As bolhas

OPINIÃO - Raul Borges Guimarães

Data 20/11/2022
Horário 05:00

Eu passei a última semana me guiando pelos aplicativos de mapas do celular para percorrer lugares desconhecidos de Essen, cidade alemã onde mora a minha filha. Esses aplicativos digitais funcionam não só como um guia de rotas, mas também como rede social e usos não tão óbvios (espécie de meio de comunicação, com vídeos, fotos, textos)... Como usuário desses aplicativos, eu posso evitar percursos mais lentos e recalcular a rota pelos caminhos mais curtos, tornando bairros que eram tranquilos em novas vias de grande circulação de automóveis!
Seria essa uma experiência inovadora? De fato, com a telefonia móvel e os dados enviados e recebidos, podemos produzir cada vez mais rápido nossos próprios mapas, inserindo aspectos de interesse particular através de fotografias e registros pessoais.
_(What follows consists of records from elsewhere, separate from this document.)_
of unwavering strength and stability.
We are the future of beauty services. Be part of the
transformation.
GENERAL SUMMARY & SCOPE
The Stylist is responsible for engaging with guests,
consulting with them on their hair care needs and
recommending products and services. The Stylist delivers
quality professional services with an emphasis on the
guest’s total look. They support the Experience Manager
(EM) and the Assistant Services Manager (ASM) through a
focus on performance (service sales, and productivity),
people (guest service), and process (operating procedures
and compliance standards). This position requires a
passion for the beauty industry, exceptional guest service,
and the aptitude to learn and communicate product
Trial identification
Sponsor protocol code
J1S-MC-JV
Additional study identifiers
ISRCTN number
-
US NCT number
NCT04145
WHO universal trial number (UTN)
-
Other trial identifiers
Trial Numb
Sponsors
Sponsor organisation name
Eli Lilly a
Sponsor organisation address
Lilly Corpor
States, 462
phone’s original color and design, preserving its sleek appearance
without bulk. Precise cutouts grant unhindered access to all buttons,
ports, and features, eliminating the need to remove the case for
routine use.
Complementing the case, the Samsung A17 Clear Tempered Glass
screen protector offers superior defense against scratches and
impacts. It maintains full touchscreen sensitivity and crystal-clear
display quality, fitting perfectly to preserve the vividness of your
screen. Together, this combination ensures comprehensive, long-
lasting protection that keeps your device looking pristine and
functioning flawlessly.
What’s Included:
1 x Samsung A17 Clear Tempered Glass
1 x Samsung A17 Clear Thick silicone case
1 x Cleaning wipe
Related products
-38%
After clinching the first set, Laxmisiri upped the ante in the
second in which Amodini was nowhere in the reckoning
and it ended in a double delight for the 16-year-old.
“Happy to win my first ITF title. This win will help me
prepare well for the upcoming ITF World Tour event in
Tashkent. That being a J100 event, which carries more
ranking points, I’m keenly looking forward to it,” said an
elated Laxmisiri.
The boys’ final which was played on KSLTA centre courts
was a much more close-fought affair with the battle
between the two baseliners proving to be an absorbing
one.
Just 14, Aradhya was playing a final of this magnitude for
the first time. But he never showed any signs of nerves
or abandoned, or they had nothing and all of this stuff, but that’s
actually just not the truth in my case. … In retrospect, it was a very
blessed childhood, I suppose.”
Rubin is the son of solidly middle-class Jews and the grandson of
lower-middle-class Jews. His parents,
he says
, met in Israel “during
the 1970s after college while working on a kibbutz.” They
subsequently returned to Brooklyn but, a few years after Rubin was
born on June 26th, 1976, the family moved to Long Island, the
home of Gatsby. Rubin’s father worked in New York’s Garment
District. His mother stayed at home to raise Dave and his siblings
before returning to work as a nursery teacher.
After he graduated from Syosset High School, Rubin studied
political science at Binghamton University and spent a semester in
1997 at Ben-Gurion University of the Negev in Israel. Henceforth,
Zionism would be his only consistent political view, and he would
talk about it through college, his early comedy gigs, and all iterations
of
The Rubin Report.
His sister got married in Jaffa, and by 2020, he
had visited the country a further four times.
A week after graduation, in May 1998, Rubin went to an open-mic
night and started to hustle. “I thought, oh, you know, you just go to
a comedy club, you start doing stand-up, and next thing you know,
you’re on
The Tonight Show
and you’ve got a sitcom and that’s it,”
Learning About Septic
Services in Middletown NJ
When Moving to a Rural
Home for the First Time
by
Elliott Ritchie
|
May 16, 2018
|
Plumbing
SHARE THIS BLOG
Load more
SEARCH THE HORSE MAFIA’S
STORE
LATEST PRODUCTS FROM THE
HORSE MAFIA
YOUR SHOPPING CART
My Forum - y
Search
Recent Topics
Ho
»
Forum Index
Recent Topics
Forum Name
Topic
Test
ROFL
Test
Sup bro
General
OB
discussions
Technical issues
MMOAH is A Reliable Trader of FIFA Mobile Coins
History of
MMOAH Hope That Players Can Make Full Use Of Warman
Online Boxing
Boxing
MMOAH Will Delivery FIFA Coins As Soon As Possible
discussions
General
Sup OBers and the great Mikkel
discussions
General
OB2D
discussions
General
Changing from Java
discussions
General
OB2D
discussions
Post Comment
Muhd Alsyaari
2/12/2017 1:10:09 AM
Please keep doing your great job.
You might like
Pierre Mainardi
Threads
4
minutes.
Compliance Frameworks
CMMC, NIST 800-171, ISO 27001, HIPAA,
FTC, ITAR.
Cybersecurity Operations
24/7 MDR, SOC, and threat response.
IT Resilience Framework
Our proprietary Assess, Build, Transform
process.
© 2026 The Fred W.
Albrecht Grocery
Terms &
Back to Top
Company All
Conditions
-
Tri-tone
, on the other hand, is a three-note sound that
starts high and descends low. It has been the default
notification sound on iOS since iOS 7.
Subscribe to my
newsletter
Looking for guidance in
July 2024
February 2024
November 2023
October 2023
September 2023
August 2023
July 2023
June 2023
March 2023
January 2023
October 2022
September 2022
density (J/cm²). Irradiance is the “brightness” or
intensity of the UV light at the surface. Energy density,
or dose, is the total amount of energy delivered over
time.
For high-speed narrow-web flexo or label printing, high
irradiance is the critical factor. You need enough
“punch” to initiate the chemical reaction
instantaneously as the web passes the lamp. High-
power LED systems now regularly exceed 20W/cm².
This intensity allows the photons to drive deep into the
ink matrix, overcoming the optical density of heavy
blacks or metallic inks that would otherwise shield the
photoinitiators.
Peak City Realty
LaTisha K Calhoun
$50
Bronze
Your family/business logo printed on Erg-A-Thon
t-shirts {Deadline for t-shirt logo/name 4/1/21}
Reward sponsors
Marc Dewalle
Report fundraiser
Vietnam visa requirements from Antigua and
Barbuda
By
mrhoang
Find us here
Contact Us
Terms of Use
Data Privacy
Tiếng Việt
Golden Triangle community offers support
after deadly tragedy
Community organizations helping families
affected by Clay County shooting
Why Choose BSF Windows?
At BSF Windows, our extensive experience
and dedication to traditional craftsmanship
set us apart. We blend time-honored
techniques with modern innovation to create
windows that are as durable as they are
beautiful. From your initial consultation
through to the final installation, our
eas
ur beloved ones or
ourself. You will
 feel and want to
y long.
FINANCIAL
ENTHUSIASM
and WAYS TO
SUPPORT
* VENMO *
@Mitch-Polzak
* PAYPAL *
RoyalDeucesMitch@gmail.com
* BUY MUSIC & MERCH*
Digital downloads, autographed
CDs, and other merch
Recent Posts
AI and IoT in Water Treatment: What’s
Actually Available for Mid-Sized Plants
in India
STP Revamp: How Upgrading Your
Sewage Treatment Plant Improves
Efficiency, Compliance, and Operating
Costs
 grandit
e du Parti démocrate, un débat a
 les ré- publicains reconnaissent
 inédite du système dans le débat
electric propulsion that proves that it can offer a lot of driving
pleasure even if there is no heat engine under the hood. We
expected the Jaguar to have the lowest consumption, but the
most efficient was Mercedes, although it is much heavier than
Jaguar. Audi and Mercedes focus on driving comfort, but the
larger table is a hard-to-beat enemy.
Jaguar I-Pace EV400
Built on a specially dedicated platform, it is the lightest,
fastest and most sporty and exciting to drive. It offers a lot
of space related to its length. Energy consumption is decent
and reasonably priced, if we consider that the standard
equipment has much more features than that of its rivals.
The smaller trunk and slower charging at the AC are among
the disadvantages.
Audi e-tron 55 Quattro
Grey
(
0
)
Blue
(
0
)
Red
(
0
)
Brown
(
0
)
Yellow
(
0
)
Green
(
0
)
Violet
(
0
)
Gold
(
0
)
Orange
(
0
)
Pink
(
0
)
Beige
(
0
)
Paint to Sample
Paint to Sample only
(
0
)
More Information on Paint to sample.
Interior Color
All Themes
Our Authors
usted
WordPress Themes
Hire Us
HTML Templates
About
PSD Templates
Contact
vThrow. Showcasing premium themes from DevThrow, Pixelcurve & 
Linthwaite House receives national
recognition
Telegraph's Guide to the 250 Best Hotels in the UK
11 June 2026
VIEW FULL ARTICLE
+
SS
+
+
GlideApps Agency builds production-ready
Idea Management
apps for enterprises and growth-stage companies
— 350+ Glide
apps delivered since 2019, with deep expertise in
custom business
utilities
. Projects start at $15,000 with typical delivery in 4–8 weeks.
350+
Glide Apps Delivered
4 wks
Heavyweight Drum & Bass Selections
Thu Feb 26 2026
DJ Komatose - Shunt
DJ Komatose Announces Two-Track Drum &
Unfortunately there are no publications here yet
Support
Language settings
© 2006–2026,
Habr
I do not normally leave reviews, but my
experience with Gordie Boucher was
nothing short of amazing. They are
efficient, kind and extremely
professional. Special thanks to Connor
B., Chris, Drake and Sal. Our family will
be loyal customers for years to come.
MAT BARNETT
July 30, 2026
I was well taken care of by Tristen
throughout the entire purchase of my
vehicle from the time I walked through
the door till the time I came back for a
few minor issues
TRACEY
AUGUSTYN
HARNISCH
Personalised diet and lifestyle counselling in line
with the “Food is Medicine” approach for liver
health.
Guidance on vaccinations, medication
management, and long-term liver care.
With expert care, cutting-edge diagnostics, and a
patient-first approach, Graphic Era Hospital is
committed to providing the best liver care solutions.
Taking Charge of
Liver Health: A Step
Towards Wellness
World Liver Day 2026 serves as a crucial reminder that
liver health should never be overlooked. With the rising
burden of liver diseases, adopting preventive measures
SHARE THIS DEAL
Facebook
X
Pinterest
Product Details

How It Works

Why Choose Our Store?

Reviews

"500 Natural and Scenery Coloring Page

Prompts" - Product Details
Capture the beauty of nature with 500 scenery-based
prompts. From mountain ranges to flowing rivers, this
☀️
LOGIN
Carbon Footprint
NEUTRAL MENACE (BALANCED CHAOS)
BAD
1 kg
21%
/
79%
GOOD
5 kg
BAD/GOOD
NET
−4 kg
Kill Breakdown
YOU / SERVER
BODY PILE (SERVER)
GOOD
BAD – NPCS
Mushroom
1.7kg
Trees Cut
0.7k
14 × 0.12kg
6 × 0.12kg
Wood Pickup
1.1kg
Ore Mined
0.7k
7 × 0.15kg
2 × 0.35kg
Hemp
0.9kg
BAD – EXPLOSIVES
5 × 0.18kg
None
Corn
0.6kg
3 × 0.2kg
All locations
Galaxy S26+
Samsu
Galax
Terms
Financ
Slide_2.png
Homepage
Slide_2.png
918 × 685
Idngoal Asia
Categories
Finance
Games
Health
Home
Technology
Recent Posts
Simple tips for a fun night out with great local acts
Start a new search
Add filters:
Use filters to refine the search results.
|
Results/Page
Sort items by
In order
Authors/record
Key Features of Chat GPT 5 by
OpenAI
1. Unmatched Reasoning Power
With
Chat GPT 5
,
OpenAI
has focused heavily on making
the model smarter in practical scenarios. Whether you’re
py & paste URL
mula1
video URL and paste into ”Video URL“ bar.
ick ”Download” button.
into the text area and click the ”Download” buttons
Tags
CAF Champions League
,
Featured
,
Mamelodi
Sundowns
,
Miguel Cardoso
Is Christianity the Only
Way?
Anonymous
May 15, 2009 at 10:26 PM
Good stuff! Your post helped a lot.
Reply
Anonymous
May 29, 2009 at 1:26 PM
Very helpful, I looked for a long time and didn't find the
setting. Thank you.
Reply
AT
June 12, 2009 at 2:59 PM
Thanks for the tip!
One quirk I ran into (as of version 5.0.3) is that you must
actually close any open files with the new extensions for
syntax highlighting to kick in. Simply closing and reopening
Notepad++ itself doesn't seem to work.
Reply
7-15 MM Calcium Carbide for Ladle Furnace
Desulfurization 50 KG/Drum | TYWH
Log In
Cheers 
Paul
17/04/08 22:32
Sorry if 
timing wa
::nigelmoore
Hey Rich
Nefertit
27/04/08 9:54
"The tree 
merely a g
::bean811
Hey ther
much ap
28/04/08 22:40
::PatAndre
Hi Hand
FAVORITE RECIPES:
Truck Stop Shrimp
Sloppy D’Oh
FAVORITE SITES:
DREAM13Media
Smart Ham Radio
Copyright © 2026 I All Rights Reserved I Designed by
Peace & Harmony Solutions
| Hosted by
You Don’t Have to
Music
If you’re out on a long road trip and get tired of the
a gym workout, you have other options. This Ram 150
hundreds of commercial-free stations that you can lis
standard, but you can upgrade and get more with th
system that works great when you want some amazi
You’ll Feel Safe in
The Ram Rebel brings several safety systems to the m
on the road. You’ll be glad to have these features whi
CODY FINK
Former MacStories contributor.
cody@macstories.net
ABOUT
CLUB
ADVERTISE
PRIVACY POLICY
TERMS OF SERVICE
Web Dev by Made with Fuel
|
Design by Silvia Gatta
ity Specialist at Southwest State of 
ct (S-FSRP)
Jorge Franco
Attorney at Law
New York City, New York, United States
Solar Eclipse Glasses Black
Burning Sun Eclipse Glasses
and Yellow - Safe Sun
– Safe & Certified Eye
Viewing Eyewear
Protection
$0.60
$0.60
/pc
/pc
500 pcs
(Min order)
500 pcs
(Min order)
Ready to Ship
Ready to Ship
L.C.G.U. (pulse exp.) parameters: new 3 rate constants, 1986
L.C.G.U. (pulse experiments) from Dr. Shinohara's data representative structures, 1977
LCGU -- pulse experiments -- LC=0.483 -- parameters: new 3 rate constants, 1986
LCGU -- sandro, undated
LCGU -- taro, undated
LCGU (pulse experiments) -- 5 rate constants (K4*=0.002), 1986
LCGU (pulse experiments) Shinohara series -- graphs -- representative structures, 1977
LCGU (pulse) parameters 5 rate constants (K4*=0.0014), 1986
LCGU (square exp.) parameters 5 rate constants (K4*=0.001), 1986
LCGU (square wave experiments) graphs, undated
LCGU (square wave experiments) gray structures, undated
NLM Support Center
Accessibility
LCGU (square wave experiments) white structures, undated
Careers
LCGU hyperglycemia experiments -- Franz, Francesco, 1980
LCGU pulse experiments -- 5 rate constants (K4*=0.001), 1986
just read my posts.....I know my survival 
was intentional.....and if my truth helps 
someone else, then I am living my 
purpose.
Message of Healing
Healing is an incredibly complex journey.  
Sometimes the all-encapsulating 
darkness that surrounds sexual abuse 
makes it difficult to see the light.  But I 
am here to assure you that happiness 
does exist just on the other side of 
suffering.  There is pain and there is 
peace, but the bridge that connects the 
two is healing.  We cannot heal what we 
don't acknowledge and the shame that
Isso torna o processo de mapeamento cotidiano uma espécie de cartografia colaborativa não convencional que impacta a convivência comunitária, mesmo que o crescente contingente de “novos cartógrafos” não saiba quais procedimentos metodológicos sua rotina banal representa. 
Mas a diretora do Centro para a Dislexia da Universidade da Califórnia, a neurocientista Maryanne Wolf, observa que no cérebro impera uma máxima: "Use essa capacidade ou perca-a". Assim, cada meio de leitura beneficia alguns processos cognitivos em detrimento de outros. Daí eu fiquei com saudades dos mapas convencionais que manuseei desde criança e da diversificada forma de compreender o espaço promovida pela leitura dos mapas impressos (analógicos). 
Desde os primeiros anos de escola eu usava mapas para localizar capitais, fronteiras e oceanos. Dando asas à imaginação, eu navegava pelos grandes rios que recortam o Brasil, desembocando nos estuários marinhos e nas linhas costeiras dos continentes. E na vida de professor nunca foi diferente. Eu usei instrumentos de navegação (como bússolas, astrolábios, teodolitos) para ensinar e aprender a leitura da paisagem. Me aventurei na interpretação de imagens por meio de pares estereoscópicos, mas também pelas chaves de interpretação associadas aos dados de sensoriamento remoto com resolução crescente. Foram muitas mudanças desde o mapa analógico até o mapa digital. 
Cada pessoa com um celular na mão é hoje um ponto em algum mapa. E essa informação preciosa é comercializada para quem nos quer vender qualquer coisa ao nosso redor. Nos próximos dias vou furar essa bolha. Mapa de papel nas mãos. Modelo esquemático da formação e estrutura urbana da velha/nova cidade alemã. E bolha no pé. A cidade do tempo lento de seus transeuntes.